* Work required *
In which lines of the data does the string "funciona" appear? Copy every one.

* Given data *
+---+
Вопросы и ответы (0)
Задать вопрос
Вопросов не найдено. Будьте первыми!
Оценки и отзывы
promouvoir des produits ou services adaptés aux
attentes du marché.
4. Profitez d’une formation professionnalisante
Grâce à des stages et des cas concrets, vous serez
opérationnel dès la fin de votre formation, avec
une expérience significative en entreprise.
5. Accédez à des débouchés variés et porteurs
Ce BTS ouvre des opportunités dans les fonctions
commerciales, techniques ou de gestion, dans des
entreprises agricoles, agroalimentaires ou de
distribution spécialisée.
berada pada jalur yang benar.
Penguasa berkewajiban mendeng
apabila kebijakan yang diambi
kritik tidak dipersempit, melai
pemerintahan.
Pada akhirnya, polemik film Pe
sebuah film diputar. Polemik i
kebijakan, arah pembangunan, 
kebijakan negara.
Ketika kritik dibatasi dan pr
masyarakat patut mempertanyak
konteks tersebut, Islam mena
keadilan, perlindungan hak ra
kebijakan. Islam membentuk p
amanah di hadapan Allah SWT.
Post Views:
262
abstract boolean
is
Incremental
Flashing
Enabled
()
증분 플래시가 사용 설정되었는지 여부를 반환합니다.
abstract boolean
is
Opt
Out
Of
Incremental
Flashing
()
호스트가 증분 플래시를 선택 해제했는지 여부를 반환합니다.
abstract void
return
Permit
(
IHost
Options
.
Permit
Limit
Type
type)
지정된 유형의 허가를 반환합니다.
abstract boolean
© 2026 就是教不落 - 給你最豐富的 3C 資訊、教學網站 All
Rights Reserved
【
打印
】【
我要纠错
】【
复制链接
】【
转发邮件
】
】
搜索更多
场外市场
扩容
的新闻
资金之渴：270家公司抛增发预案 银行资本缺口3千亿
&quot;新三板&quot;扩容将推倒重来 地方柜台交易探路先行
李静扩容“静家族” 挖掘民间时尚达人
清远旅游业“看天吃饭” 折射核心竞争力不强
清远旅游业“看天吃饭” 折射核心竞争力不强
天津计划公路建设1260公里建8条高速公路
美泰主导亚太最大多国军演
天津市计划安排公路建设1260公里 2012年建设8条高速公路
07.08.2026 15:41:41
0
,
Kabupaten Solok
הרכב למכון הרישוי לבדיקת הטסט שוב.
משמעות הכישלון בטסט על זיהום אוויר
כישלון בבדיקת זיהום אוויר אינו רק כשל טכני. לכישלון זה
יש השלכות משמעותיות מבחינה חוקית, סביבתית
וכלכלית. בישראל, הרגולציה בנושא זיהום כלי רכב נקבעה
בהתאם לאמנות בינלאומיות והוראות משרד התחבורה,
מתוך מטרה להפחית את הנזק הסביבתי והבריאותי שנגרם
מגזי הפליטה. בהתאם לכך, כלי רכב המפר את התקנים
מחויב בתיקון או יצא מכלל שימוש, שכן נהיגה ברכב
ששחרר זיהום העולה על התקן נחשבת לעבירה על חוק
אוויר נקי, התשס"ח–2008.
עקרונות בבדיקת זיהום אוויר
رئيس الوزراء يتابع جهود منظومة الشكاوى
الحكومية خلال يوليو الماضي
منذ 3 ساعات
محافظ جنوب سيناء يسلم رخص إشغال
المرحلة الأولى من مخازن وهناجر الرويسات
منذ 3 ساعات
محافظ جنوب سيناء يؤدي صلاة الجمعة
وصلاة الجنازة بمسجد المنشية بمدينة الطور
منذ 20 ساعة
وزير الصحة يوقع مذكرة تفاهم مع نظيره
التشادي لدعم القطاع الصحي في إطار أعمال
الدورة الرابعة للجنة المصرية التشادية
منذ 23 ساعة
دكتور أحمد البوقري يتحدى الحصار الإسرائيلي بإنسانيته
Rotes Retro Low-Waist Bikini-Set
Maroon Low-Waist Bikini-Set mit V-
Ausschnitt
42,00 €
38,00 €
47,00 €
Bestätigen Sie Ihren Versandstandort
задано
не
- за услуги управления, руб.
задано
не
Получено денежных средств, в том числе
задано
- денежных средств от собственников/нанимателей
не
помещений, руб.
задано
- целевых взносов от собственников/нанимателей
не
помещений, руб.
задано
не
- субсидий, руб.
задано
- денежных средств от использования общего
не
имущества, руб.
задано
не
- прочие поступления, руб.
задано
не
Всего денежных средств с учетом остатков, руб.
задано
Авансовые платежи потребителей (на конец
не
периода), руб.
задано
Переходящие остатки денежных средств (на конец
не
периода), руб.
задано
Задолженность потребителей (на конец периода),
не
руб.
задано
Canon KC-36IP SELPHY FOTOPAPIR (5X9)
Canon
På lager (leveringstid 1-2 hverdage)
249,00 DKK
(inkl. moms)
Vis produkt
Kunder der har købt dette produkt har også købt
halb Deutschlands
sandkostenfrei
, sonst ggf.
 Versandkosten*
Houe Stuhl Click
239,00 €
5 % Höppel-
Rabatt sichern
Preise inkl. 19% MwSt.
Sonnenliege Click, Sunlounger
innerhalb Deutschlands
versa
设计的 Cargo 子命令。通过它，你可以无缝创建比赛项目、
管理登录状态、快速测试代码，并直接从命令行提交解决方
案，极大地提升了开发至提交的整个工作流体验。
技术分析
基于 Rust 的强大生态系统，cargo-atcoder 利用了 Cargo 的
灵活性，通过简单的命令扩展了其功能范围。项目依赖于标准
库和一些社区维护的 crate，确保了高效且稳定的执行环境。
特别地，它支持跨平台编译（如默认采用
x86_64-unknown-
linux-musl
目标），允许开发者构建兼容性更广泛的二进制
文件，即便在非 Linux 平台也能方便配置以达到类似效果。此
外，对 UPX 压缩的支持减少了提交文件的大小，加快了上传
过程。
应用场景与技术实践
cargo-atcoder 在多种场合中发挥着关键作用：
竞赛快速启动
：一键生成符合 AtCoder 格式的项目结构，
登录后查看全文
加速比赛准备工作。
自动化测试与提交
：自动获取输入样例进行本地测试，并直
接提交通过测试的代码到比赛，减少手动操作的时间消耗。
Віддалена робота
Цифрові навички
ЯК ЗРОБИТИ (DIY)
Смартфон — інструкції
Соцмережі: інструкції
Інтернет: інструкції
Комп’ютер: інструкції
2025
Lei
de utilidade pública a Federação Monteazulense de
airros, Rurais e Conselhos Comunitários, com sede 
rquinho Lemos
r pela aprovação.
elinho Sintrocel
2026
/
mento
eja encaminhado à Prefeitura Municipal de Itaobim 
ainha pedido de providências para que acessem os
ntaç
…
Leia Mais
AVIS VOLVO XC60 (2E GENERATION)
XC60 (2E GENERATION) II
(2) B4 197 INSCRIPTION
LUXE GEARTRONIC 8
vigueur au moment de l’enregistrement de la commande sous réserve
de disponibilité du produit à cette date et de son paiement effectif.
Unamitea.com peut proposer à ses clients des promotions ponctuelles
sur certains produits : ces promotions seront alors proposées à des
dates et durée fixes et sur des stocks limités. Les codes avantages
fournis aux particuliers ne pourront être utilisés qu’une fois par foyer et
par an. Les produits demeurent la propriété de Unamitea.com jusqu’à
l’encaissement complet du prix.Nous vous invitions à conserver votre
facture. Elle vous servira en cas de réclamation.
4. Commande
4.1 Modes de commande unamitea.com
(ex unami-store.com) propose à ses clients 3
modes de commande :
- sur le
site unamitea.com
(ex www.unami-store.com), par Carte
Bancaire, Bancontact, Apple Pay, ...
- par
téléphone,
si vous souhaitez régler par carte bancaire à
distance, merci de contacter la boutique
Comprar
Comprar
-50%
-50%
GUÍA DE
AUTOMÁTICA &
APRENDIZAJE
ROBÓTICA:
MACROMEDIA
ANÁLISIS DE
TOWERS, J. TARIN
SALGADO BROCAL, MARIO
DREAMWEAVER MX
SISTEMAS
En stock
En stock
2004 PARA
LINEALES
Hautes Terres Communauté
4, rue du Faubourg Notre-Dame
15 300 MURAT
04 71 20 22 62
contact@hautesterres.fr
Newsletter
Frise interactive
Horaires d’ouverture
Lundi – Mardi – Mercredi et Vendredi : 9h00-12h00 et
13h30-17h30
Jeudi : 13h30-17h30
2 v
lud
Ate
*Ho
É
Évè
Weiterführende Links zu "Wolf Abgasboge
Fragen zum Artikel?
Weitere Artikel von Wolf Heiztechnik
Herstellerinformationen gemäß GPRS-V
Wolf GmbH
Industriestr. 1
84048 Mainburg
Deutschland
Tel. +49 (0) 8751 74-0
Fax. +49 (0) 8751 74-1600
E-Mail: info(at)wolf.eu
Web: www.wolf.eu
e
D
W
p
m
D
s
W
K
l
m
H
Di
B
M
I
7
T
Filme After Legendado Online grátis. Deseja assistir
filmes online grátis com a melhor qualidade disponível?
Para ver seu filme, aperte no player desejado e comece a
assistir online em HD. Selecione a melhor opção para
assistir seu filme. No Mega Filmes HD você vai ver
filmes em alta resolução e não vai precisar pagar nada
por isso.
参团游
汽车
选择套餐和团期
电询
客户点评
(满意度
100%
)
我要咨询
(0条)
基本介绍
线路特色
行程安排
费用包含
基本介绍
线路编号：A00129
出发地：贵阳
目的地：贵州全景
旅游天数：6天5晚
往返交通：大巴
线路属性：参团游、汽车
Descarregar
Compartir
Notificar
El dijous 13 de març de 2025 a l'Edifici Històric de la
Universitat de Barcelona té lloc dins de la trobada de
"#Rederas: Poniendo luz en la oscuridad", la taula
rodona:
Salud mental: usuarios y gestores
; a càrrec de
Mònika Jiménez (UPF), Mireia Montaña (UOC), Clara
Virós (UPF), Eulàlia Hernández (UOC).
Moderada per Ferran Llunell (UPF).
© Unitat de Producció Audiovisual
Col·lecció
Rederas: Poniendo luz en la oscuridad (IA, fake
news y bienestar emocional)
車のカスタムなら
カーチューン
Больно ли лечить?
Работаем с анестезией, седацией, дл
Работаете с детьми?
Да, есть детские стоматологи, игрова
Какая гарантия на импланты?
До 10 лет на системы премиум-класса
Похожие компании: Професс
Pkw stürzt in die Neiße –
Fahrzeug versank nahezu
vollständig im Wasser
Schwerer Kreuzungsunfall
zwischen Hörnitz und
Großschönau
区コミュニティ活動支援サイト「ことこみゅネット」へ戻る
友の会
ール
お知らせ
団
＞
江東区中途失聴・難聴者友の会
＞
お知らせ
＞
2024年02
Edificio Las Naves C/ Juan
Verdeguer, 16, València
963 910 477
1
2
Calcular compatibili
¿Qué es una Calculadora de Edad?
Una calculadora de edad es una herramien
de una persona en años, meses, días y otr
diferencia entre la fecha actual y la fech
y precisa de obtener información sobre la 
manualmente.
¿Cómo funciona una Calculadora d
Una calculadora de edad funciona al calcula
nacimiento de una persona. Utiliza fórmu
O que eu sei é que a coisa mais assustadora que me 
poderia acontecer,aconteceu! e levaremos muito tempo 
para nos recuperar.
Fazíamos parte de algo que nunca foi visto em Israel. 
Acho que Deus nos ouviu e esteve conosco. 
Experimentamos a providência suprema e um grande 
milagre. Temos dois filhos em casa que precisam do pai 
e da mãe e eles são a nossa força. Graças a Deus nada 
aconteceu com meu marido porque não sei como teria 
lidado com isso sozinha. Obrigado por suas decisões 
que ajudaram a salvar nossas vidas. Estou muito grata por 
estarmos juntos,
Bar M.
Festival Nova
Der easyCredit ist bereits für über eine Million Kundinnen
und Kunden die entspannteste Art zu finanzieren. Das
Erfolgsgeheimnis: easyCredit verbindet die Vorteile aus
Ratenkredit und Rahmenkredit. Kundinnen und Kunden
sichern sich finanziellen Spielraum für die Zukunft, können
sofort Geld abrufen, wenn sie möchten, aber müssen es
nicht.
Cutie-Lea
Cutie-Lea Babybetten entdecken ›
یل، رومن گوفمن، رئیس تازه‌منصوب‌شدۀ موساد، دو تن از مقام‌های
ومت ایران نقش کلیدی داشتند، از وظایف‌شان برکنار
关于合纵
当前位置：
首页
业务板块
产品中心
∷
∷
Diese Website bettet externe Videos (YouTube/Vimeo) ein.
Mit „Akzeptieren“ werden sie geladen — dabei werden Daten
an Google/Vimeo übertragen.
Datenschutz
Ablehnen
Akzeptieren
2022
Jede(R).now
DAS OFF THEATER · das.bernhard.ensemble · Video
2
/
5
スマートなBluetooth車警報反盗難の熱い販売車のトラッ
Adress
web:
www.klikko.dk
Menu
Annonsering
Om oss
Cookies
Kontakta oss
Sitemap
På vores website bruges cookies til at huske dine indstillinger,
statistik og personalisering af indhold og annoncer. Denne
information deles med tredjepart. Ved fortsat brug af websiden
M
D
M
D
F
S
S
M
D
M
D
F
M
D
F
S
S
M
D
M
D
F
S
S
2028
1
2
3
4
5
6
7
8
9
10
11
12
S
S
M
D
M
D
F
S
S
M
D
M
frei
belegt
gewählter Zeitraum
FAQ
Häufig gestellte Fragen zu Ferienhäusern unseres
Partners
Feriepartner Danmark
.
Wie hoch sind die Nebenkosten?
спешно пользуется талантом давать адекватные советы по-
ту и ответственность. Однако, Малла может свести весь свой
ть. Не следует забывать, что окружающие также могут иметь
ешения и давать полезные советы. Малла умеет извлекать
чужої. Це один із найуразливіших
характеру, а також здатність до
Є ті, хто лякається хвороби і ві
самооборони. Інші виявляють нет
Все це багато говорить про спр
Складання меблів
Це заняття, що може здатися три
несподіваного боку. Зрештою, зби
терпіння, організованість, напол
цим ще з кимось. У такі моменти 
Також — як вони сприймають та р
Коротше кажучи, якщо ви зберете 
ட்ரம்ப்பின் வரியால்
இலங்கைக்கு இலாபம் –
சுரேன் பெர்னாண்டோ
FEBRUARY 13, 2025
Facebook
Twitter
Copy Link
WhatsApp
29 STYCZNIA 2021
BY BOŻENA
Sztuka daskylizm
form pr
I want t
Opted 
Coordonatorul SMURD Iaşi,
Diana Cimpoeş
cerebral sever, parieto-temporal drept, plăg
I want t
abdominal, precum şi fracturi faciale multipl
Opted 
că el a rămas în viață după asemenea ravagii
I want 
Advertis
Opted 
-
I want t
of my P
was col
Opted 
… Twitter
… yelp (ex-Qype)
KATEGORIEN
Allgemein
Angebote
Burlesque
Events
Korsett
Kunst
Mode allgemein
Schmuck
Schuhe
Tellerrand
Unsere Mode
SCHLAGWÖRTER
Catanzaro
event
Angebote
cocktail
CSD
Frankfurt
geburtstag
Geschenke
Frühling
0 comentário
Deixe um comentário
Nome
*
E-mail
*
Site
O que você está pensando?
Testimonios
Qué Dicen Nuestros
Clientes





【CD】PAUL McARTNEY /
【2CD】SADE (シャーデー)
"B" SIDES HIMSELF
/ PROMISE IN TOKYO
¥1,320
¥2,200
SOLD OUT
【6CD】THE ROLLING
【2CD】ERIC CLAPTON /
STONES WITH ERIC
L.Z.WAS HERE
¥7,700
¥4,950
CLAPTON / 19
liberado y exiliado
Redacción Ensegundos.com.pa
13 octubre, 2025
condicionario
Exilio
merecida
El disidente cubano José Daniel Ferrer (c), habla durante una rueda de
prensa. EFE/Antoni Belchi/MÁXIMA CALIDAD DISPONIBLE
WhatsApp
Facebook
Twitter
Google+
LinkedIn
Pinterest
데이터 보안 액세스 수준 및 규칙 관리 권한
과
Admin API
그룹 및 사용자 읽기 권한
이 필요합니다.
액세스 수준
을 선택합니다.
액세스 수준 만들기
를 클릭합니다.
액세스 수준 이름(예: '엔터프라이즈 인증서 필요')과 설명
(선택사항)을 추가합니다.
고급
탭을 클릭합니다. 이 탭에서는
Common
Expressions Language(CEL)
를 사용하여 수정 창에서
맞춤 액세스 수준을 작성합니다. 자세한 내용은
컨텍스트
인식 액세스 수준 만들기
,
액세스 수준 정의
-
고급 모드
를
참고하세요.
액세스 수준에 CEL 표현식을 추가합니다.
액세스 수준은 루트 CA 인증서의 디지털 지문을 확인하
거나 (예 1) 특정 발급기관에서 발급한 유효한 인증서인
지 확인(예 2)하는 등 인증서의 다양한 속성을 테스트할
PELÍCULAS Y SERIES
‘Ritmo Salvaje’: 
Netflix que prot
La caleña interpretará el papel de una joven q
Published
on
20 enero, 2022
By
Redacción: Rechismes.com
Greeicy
+---+
* Answer for the task *
¿Cómo funciona una Calculadora d
Una calculadora de edad funciona al calcula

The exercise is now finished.